■ The task
Please look for the string "const" below and report every line in which it occurs.

━━ Excerpted records ━━

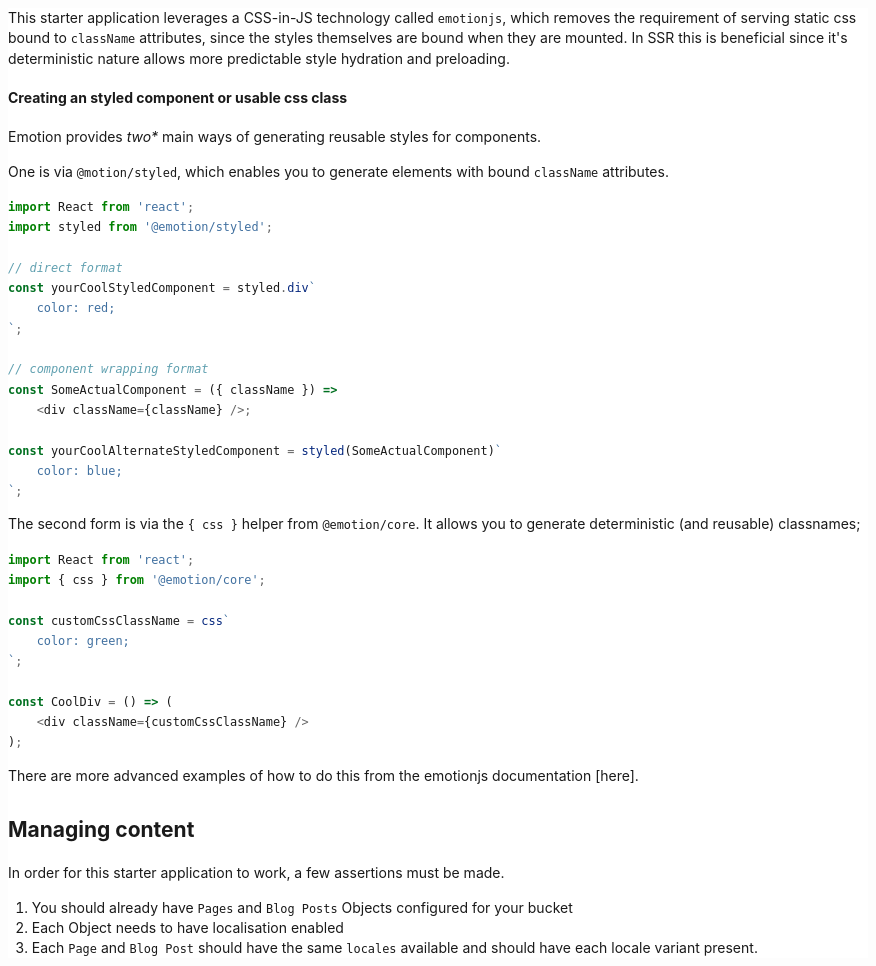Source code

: This starter application leverages a CSS-in-JS technology called `emotionjs`, which removes the requirement of serving static css bound to `className` attributes, since the styles themselves are bound when they are mounted. In SSR this is beneficial since it's deterministic nature allows more predictable style hydration and preloading.

#### Creating an styled component or usable css class

Emotion provides _two*_ main ways of generating reusable styles for components.

One is via `@motion/styled`, which enables you to generate elements with bound `className` attributes.

```js
import React from 'react';
import styled from '@emotion/styled';

// direct format
const yourCoolStyledComponent = styled.div`
	color: red;
`;

// component wrapping format
const SomeActualComponent = ({ className }) =>
	<div className={className} />;

const yourCoolAlternateStyledComponent = styled(SomeActualComponent)`
	color: blue;
`;
```

The second form is via the `{ css }` helper from `@emotion/core`. It allows you to generate deterministic (and reusable) classnames;

```js
import React from 'react';
import { css } from '@emotion/core';

const customCssClassName = css`
	color: green;
`;

const CoolDiv = () => (
	<div className={customCssClassName} />
);
```

There are more advanced examples of how to do this from the emotionjs documentation [here].

## Managing content

In order for this starter application to work, a few assertions must be made.

1. You should already have `Pages` and `Blog Posts` Objects configured for your bucket
2. Each Object needs to have localisation enabled
3. Each `Page` and `Blog Post` should have the same `locales` available and should have each
locale variant present.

━━━

■ Exercise response
const yourCoolStyledComponent = styled.div`
const SomeActualComponent = ({ className }) =>
const yourCoolAlternateStyledComponent = styled(SomeActualComponent)`
const customCssClassName = css`
const CoolDiv = () => (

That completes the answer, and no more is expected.